Bordéus é uma cidade que proporciona agradáveis surpresas para quem viaja com orçamentos mais reduzidos. Entre elas, o Auberge de Jeunesse (www.auberge-jeunesse-bordeaux.com), na Cours Barbey, 22, com uma tarifa diária de 23 euros que inclui, entre outras facilidades (café-bar, cozinha, lavandaria e Internet), pequeno-almoço. O albergue de juventude, situado no coração do bairro de Saint-Jean, a apenas dez minutos a pé da estação ferroviária com o mesmo nome, a 15 do centro histórico e também próximo da Place de la Victoire, aceita reservas para um longo período mas somente a quem apresentar prova de estar a estudar na cidade — todos os outros, de passagem, não poderão prolongar a sua estada mais do que três noites. Para aqueles que, em viagem, não abdicam de um certo luxo, a cidade oferece alternativas verdadeiramente sumptuosas, como a Maison Fredon (www.latupina.com/maison-d-hotes-fredon-bordeaux), na Rue Porte de la Monnaie, 5 (a recepção funciona no restaurante La Tupina, mesmo em frente), num elegante imóvel do século XVIII inteiramente renovado, com preços entre os 180 e os 250 euros na época alta (varia consoante a dimensão do quarto escolhido e, no total, são apenas cinco) e com a possibilidade de, mediante o pagamento de mais 140 euros, jantar no referido restaurante, uma tarifa que corresponde a uma ocupação dupla e com direito a vinho e ao pequeno-almoço no dia seguinte. Um pouco mais barato, com tarifas entre os 90 e os 130 euros (150 para a Suite Prestige), o Hôtel des 4 soeurs, um dos históricos de Bordéus, está situado a dois passos da Place des Quincones e do Grand Théâtre, contando com 34 quartos que foram alvo de uma completa reforma em 2007 e onde, em 1850, ficou alojado o compositor alemão Richard Wagner, dividido entre compor a Lohengrin (que estreou nesse ano) e a sua relação com a jovem — e casada — pianista Jessie Taylor, que ele conhecera dois anos antes em Dresden.

A visitar

Construído em 1824 como armazém para os raros e exóticos produtos (café, cacau, amendoins, baunilha, especiarias, açúcar e madeiras preciosas) provenientes das colónias francesas, do Brasil ou da República Dominicana, o entreposto Lainé acolhe no seu amplo espaço o CAPC, o Museu de Arte Contemporânea, com instalações e exposições temporárias da corrente artística dos últimos 40 anos.

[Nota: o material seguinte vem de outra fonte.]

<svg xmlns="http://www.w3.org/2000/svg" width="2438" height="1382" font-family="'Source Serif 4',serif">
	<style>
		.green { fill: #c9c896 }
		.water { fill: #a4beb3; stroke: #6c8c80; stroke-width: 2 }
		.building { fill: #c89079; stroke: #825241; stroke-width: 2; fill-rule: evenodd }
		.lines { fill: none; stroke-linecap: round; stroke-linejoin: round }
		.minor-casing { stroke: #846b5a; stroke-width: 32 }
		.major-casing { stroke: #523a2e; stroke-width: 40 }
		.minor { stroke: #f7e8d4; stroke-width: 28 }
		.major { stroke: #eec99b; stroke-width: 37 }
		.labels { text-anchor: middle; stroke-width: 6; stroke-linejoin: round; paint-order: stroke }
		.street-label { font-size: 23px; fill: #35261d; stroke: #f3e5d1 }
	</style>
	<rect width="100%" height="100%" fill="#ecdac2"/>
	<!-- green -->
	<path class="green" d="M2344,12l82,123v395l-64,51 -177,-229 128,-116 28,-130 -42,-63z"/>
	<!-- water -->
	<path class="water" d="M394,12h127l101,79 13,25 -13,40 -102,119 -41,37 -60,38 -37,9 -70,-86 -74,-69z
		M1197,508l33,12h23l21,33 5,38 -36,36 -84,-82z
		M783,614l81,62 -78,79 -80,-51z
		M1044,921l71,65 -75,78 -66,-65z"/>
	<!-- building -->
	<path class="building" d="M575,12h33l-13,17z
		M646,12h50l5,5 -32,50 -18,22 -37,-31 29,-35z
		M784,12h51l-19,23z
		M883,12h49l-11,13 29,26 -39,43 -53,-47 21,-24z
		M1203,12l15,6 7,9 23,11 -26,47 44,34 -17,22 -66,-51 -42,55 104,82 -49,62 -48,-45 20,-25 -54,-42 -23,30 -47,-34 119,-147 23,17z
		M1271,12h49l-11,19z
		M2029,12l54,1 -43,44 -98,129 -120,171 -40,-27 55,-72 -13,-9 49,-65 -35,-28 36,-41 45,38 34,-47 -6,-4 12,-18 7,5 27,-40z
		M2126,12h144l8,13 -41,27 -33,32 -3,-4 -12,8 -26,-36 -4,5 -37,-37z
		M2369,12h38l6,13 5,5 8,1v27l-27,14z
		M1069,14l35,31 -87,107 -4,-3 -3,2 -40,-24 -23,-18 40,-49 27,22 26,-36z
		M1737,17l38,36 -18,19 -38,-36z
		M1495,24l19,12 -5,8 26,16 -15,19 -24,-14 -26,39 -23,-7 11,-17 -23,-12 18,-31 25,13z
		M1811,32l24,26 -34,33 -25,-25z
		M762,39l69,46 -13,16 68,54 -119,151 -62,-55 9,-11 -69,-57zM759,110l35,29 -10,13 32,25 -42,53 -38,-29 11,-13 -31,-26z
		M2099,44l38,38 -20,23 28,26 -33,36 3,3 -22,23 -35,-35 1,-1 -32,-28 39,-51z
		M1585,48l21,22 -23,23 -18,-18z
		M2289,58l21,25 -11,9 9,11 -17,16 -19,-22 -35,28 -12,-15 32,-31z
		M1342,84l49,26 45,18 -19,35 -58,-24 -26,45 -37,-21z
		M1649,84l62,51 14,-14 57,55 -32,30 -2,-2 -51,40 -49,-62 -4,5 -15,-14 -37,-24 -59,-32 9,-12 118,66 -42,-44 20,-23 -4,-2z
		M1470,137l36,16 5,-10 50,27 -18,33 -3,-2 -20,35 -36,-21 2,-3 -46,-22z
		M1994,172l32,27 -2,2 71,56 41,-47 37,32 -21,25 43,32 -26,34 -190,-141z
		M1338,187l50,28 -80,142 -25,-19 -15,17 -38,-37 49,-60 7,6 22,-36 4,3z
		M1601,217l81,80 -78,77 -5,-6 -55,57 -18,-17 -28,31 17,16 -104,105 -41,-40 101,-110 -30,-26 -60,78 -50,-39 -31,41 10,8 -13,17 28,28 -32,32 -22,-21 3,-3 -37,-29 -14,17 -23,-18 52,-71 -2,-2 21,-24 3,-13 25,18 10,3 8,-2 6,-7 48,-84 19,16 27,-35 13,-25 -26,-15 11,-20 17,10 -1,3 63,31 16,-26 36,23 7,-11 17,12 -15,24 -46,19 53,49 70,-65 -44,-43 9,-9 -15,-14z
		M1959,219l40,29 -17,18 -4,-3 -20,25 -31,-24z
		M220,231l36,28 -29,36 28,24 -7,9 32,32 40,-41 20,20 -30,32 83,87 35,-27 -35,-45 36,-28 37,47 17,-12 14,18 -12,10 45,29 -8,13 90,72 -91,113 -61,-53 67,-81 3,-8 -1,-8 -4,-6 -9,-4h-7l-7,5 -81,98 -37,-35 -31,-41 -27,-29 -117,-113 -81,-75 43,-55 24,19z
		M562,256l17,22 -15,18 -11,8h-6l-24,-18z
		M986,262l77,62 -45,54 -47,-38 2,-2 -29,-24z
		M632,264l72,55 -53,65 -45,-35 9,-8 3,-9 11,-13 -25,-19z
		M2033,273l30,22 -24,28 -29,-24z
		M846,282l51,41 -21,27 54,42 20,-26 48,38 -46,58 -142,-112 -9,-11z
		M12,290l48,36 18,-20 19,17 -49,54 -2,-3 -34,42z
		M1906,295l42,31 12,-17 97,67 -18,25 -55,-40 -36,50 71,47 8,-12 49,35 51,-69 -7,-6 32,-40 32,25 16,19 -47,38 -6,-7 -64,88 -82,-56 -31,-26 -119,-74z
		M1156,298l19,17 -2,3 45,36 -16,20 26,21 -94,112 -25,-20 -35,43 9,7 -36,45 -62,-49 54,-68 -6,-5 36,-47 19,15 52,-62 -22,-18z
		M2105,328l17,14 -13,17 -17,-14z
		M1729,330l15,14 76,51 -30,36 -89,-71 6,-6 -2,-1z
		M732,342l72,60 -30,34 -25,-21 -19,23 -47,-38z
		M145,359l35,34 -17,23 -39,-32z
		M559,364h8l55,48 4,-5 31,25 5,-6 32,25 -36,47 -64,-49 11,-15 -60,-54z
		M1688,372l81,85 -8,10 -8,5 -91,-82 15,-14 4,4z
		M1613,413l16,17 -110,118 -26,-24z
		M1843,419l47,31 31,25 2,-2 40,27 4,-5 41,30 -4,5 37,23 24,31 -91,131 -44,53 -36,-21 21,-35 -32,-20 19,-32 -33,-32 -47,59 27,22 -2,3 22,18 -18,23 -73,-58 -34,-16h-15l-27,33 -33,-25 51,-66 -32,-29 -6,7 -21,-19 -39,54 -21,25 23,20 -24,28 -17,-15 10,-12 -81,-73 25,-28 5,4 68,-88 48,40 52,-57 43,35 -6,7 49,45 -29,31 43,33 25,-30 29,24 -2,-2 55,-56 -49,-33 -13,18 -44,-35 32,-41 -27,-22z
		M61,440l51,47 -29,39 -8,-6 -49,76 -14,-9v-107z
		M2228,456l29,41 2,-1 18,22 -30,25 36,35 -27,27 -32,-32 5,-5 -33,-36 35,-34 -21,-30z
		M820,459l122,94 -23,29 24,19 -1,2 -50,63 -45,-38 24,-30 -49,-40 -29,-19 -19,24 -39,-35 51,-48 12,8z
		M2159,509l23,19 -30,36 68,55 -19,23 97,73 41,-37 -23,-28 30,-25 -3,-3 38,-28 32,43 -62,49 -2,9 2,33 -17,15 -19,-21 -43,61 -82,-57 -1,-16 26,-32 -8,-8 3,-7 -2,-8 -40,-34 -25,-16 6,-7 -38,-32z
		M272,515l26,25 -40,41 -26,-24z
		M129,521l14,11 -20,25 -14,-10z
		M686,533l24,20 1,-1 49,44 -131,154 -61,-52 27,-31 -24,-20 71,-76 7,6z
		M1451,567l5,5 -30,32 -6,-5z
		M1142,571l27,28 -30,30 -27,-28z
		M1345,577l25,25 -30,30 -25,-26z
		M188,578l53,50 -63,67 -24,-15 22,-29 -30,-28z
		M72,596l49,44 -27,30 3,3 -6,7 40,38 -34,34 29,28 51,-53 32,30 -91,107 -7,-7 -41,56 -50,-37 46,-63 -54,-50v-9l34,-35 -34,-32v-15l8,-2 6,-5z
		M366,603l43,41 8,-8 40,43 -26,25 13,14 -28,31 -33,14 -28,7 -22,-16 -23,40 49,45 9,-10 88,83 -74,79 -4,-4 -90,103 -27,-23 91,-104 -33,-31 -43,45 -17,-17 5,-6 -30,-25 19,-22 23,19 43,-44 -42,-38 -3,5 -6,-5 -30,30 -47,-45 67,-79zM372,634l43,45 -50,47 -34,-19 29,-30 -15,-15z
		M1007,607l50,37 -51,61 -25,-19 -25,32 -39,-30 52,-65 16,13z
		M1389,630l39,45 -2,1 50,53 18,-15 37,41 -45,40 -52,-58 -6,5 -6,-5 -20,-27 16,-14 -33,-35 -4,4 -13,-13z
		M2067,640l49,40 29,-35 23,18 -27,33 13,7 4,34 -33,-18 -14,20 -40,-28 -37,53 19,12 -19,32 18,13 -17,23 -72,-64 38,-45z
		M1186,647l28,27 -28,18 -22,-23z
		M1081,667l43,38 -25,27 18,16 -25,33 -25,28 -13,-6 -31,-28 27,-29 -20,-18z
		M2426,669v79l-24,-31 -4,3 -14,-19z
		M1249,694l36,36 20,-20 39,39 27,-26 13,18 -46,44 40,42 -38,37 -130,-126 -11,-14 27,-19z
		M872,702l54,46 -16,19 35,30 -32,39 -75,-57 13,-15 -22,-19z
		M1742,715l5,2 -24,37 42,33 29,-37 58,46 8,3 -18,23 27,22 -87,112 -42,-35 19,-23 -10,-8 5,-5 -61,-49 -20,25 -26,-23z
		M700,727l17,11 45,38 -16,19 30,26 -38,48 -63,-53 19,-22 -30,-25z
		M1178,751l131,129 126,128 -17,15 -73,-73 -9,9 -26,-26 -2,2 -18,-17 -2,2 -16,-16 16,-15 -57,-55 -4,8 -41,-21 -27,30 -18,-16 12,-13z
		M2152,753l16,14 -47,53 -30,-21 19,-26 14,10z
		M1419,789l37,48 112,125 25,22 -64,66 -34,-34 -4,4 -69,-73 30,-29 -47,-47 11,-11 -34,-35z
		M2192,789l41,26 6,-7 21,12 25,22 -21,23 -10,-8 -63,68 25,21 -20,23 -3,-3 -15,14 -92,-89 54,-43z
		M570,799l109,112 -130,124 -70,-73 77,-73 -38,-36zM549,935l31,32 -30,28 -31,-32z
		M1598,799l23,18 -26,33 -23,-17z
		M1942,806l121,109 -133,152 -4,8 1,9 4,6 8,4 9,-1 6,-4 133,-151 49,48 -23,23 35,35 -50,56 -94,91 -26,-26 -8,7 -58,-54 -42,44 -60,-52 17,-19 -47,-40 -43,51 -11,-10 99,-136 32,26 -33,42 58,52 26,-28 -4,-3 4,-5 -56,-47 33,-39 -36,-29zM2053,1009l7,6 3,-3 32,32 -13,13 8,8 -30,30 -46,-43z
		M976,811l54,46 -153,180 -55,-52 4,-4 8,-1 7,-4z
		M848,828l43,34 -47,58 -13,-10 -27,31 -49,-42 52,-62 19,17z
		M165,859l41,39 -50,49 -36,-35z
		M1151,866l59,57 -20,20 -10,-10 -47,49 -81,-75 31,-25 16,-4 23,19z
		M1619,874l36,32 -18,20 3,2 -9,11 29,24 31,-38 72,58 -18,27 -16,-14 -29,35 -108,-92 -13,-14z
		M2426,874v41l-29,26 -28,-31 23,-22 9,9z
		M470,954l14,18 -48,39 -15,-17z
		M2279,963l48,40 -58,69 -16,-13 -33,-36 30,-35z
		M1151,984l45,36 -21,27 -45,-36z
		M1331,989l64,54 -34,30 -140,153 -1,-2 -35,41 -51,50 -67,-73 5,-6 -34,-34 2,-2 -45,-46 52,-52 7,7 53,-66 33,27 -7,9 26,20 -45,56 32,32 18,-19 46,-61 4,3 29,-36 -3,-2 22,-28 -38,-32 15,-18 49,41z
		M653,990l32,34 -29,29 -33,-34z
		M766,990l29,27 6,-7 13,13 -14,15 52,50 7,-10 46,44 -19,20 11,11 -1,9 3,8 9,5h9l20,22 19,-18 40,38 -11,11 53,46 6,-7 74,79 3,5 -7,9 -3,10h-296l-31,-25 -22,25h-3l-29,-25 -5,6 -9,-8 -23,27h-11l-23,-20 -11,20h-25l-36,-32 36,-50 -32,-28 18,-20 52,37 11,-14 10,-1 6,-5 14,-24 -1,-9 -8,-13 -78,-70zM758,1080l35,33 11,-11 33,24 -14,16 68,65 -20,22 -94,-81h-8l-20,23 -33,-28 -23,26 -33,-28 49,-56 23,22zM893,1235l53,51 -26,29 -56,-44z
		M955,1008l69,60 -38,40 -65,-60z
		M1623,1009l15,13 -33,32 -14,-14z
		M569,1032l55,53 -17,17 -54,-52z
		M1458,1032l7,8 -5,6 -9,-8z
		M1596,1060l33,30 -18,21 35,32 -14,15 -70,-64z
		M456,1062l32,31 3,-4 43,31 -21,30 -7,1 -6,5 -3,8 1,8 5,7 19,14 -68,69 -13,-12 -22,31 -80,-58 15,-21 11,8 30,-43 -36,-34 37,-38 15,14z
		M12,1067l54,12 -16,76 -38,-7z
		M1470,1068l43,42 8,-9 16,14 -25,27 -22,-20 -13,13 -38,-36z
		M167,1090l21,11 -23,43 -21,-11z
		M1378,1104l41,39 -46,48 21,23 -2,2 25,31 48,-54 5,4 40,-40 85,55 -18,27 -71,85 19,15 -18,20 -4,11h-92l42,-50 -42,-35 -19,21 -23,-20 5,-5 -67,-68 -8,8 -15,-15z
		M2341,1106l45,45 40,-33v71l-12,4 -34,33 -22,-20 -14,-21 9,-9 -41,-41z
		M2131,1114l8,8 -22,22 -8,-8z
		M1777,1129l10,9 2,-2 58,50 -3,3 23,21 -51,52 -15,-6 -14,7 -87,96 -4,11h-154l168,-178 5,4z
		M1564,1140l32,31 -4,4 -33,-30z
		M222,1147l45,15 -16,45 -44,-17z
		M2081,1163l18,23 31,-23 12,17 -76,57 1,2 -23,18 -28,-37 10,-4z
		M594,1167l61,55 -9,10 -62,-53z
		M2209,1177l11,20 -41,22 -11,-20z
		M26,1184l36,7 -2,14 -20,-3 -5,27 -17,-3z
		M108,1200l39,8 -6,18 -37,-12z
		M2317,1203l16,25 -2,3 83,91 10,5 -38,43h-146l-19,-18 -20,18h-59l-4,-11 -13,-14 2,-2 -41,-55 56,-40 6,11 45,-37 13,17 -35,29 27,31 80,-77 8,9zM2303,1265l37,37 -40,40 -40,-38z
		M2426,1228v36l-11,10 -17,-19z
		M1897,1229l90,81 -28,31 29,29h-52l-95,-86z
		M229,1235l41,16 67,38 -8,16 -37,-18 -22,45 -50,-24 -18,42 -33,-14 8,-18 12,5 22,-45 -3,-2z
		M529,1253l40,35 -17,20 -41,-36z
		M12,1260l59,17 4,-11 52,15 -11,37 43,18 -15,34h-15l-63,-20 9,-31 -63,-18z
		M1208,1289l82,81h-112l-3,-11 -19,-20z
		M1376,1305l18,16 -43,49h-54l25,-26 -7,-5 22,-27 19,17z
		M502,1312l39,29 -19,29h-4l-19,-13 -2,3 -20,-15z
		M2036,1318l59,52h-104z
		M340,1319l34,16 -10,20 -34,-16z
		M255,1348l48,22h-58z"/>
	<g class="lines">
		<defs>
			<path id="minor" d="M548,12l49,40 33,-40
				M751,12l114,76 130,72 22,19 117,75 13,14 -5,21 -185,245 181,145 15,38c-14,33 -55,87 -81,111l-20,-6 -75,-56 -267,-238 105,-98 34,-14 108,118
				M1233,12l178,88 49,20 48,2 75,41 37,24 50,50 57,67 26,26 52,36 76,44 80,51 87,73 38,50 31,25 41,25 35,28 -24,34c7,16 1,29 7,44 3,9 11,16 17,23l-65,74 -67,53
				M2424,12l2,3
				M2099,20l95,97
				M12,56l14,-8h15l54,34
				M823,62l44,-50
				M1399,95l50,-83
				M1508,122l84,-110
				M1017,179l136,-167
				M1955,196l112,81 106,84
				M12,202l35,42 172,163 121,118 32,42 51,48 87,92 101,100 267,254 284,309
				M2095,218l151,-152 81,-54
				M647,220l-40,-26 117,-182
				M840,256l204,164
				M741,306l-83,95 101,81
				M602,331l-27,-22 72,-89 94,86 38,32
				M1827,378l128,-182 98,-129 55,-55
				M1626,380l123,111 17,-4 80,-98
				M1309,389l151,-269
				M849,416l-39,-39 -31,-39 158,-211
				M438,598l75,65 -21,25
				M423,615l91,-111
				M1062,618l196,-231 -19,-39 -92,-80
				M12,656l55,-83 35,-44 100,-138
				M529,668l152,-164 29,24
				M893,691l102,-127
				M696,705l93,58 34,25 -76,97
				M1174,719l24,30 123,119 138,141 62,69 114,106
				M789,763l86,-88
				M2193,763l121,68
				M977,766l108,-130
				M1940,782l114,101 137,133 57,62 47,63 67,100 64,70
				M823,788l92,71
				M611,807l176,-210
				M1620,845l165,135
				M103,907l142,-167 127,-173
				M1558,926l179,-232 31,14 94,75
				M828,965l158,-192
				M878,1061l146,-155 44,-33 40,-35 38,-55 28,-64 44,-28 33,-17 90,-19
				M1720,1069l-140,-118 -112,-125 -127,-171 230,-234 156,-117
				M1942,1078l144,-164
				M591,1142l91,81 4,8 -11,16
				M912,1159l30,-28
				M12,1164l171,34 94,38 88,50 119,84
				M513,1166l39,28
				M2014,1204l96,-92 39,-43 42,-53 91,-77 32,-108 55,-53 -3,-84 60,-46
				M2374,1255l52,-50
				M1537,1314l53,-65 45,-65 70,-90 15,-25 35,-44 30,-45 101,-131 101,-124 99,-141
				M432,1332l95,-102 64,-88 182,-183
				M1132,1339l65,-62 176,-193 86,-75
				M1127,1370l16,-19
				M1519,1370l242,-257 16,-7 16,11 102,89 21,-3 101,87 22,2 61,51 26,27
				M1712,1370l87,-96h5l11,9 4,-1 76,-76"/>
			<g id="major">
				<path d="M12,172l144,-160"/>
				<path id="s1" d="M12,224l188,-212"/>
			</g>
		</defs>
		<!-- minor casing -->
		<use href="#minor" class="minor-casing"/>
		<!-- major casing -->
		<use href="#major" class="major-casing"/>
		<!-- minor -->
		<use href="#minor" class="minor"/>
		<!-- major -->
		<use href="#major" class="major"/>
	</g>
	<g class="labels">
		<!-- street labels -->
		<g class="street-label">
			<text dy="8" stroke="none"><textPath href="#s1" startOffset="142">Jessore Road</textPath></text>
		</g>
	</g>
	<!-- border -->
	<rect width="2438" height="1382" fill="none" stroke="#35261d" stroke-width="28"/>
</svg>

Outro museu — coexistem onze na cidade — que justifica amplamente uma vista é o Musée d’Aquitaine, na Cours Pasteur, 20, com uma mostra da história e da etnografia de Bordéus desde os primórdios, com artefactos que incluem algumas esculturas em pedra de mulheres e uma importante colecção de estelas galo-romanas, estátuas e cerâmicas. A não perder, também, o Museu de Artes Decorativas, instalado numa casa senhorial cuja construção data de 1779, o de Belas Artes, para uma aproximação aos nomes mais sonantes da pintura europeia, a Basílica de St. Michel e a sua torre sineira (a segunda mais alta do país com 114 metros), a de Saint-Seurin (do século VI e a mais antiga de Bordéus), bem como a Porte Cailhau, uma entrada real da cidade construída em 1494 e com uma altura de 35 metros, e o Grosse Cloche, o sino que toca seis vezes por ano (grandes eventos) e pesa 7750 quilos. 

Informações úteis

Os cidadãos portugueses apenas necessitam de um documento de identificação (passaporte, cartão de cidadão ou bilhete de identidade) para entrar em França. Bordéus tem um consulado português, na Rue Henri Rodel, 11 (telemóvel + 33 556 00 68 20), com um horário de atendimento em dias úteis entre as 9h e as 15h, excepto às quintas-feiras (encerra às 13h). Com preços a partir de 21 euros, o City Pass (disponível para um, dois ou três dias) é uma das formas mais económicas para visitar a cidade e arredores, incluindo museus e transportes.